> _RECORDS PROVIDED_
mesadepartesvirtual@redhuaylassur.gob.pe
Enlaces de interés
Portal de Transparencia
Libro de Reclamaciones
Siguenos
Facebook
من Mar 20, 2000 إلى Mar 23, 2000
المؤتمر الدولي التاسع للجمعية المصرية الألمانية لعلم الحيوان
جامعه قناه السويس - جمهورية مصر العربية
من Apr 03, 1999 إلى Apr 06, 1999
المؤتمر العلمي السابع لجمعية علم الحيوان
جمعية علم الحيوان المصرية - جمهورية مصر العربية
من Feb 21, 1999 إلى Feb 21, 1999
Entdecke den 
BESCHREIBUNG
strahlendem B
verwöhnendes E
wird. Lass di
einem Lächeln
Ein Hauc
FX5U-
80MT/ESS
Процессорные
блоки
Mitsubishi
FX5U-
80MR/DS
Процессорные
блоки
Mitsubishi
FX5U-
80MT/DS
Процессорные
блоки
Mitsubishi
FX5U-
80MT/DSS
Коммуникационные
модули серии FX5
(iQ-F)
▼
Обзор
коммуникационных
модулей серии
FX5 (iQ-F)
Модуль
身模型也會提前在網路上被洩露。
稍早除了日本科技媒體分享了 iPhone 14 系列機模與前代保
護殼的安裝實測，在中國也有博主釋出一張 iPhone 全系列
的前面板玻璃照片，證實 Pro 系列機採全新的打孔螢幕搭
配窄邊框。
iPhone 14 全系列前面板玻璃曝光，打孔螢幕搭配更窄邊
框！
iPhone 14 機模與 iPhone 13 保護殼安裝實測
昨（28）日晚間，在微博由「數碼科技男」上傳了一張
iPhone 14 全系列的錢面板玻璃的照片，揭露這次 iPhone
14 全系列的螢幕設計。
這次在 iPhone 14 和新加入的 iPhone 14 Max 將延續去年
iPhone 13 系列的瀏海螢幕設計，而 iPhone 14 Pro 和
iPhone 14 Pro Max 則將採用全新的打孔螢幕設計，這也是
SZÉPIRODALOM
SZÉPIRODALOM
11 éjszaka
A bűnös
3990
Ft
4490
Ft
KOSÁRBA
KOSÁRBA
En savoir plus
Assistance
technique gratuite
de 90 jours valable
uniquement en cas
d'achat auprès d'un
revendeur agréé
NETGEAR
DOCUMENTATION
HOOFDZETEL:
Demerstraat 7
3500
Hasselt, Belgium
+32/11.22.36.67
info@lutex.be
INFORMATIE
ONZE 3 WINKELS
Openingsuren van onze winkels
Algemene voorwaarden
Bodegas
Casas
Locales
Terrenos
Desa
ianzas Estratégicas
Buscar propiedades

> _EXERCISE DESCRIPTION_
Reproduce every line of the records above verbatim and in their original order, omitting nothing.

> _TASK RESPONSE_
mesadepartesvirtual@redhuaylassur.gob.pe
Enlaces de interés
Portal de Transparencia
Libro de Reclamaciones
Siguenos
Facebook
من Mar 20, 2000 إلى Mar 23, 2000
المؤتمر الدولي التاسع للجمعية المصرية الألمانية لعلم الحيوان
جامعه قناه السويس - جمهورية مصر العربية
من Apr 03, 1999 إلى Apr 06, 1999
المؤتمر العلمي السابع لجمعية علم الحيوان
جمعية علم الحيوان المصرية - جمهورية مصر العربية
من Feb 21, 1999 إلى Feb 21, 1999
Entdecke den 
BESCHREIBUNG
strahlendem B
verwöhnendes E
wird. Lass di
einem Lächeln
Ein Hauc
FX5U-
80MT/ESS
Процессорные
блоки
Mitsubishi
FX5U-
80MR/DS
Процессорные
блоки
Mitsubishi
FX5U-
80MT/DS
Процессорные
блоки
Mitsubishi
FX5U-
80MT/DSS
Коммуникационные
модули серии FX5
(iQ-F)
▼
Обзор
коммуникационных
модулей серии
FX5 (iQ-F)
Модуль
身模型也會提前在網路上被洩露。
稍早除了日本科技媒體分享了 iPhone 14 系列機模與前代保
護殼的安裝實測，在中國也有博主釋出一張 iPhone 全系列
的前面板玻璃照片，證實 Pro 系列機採全新的打孔螢幕搭
配窄邊框。
iPhone 14 全系列前面板玻璃曝光，打孔螢幕搭配更窄邊
框！
iPhone 14 機模與 iPhone 13 保護殼安裝實測
昨（28）日晚間，在微博由「數碼科技男」上傳了一張
iPhone 14 全系列的錢面板玻璃的照片，揭露這次 iPhone
14 全系列的螢幕設計。
這次在 iPhone 14 和新加入的 iPhone 14 Max 將延續去年
iPhone 13 系列的瀏海螢幕設計，而 iPhone 14 Pro 和
iPhone 14 Pro Max 則將採用全新的打孔螢幕設計，這也是
SZÉPIRODALOM
SZÉPIRODALOM
11 éjszaka
A bűnös
3990
Ft
4490
Ft
KOSÁRBA
KOSÁRBA
En savoir plus
Assistance
technique gratuite
de 90 jours valable
uniquement en cas
d'achat auprès d'un
revendeur agréé
NETGEAR
DOCUMENTATION
HOOFDZETEL:
Demerstraat 7
3500
Hasselt, Belgium
+32/11.22.36.67
info@lutex.be
INFORMATIE
ONZE 3 WINKELS
Openingsuren van onze winkels
Algemene voorwaarden
Bodegas
Casas
Locales
Terrenos
Desa
ianzas Estratégicas
Buscar propiedades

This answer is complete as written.